===== Source passage

Most Dangerous Dog Breeds: As Per 1982 - 2013 Bite and Attack Statistics

Updated on July 21, 2014

This IS NOT AN ARTICLE STATING THESE DOGS ARE EVIL!! I had a boxer as a child and I have family members who own Dobermans and German Shepherds who are wonderful. This is simply a statistical analysis of attacks per dog breed, and deaths caused.

We have all heard it before, it's not the breed that causes the problems, it's the owner. In some cases that is completely true. Owners must be sure to raise their dogs properly and with love. Introduce your dog to strangers and children. Do not hit your dog ever, and do not teach your dog to act in any type of aggressive way.

==========
===== Data rows

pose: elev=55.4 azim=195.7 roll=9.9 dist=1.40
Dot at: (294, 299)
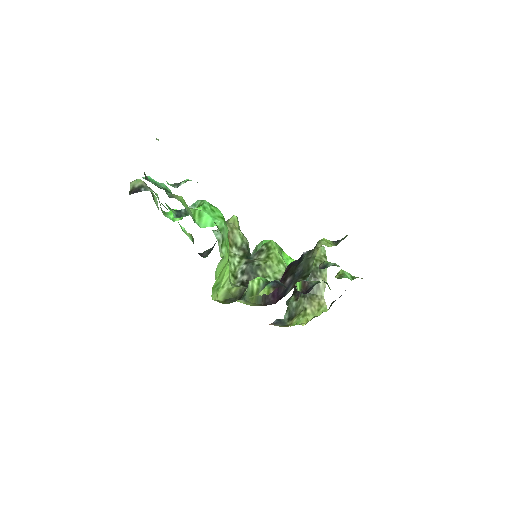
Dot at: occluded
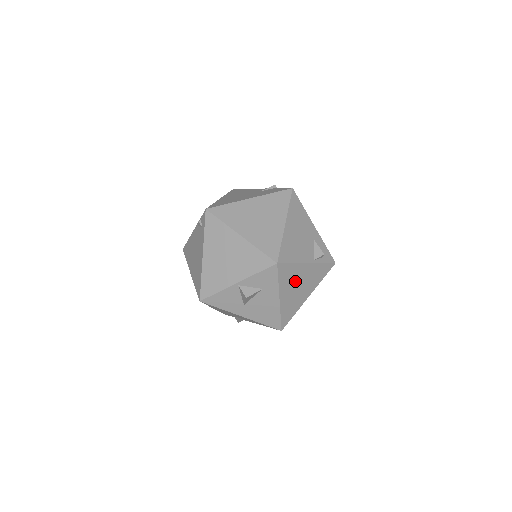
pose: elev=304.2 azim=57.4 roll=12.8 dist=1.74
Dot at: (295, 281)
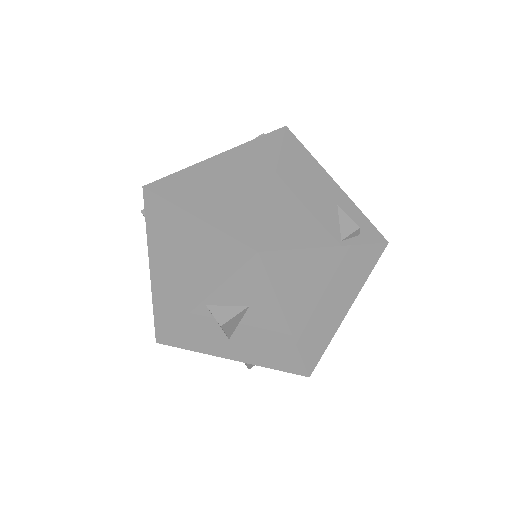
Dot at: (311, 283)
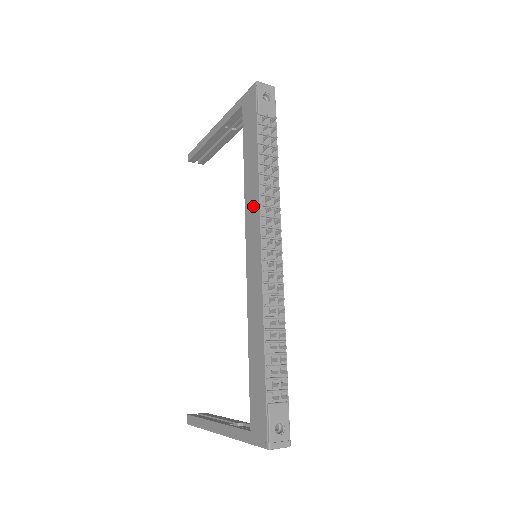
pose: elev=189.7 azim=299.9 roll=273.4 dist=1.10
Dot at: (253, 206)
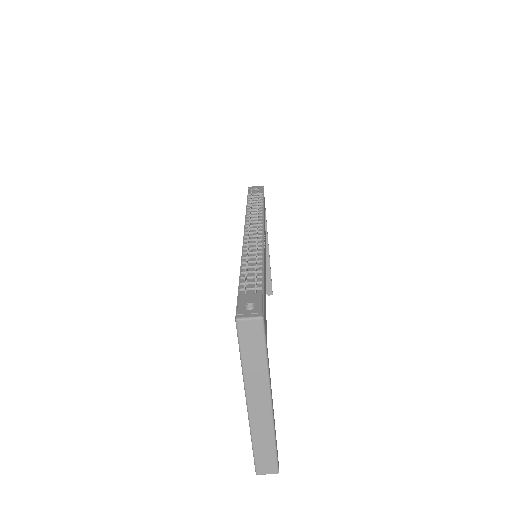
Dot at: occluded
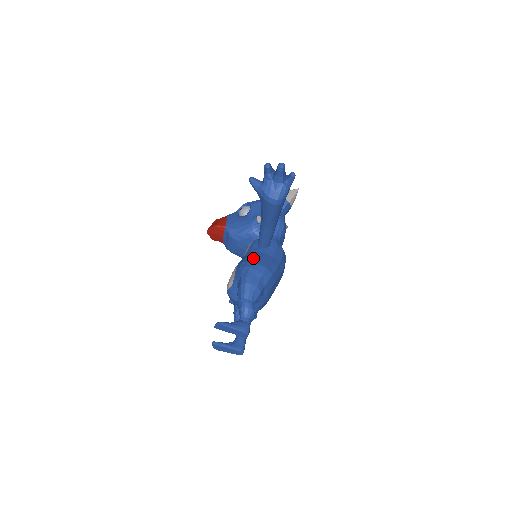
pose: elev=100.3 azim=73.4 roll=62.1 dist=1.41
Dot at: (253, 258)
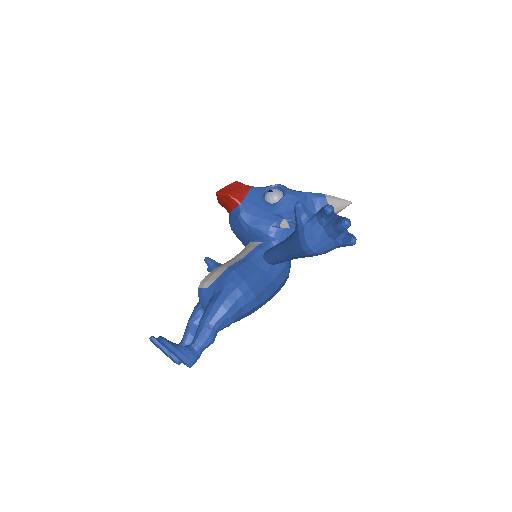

==========

Directive:
Transcribe everything in the dog breed article from "We have all" down to "of aggressive way.". Work only from the dog breed article.

Output of the exercise:
We have all heard it before, it's not the breed that causes the problems, it's the owner. In some cases that is completely true. Owners must be sure to raise their dogs properly and with love. Introduce your dog to strangers and children. Do not hit your dog ever, and do not teach your dog to act in any type of aggressive way.